I'm trying to construct a regular expression that would match symbols, that is, things like function names and the like, according to current major mode settings (it's called syntax table if I remember correctly). After some investigation, I have found these useful regexps:

  • \_< matches beginning of a symbol

  • \_> matches end of a symbol

Now I think I need to find out how to represent symbol-constituent character. We have \w for word-constituent characters, but I cannot find anything for symbols. Regexp to match symbols should be something like (assuming that \s matches on symbol-constituent characters):

\_<\s+\_>

Am I missing something? How to match on symbols?

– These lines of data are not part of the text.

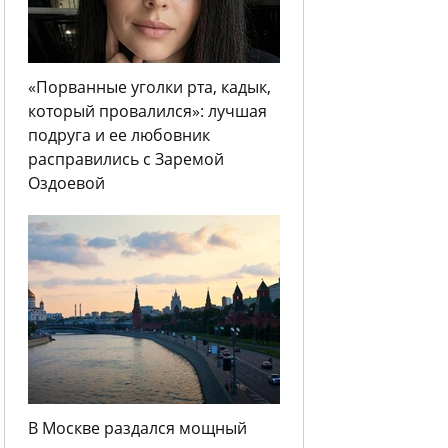
«Порванные уголки рта, кадык,
который провалился»: лучшая
подруга и ее любовник
расправились с Заремой
Оздоевой
В Москве раздался мощный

Note that matching on words does not work for me. Trivial example is something like foo-bar that is a symbol in Emacs Lisp mode, but not a word (because - is not a word-constituent character).

Mark Karpov
  • 4,943
  • 1
  • 26
  • 54
  • 3
    I typically use (re-search-forward "\\_<\\(?:\\sw\\|\\s_\\)+\\_>" nil t). It works, but I wonder myself if there's a shorter way. – abo-abo Mar 26 '16 at 13:02
  • 2
    abo-abo: Ugly as it is, AFAIK that is what you need to do, given symbols can contain both symbol-constituent characters and word-constituent characters. You should make it an answer. Mark, you'll want to check the manual to see what \s actually means, as it's entirely different to your assumption. – phils Mar 26 '16 at 13:53
  • @phils, I didn't even know that \s has any meaning in Emacs regexps, I just picked that symbol for example. – Mark Karpov Mar 26 '16 at 13:56
  • @Mark: See the Elisp manual, node Regexp Backslash. – Drew Mar 26 '16 at 17:09

1 Answers1

7

What is wrong with \_<.*?\_> ?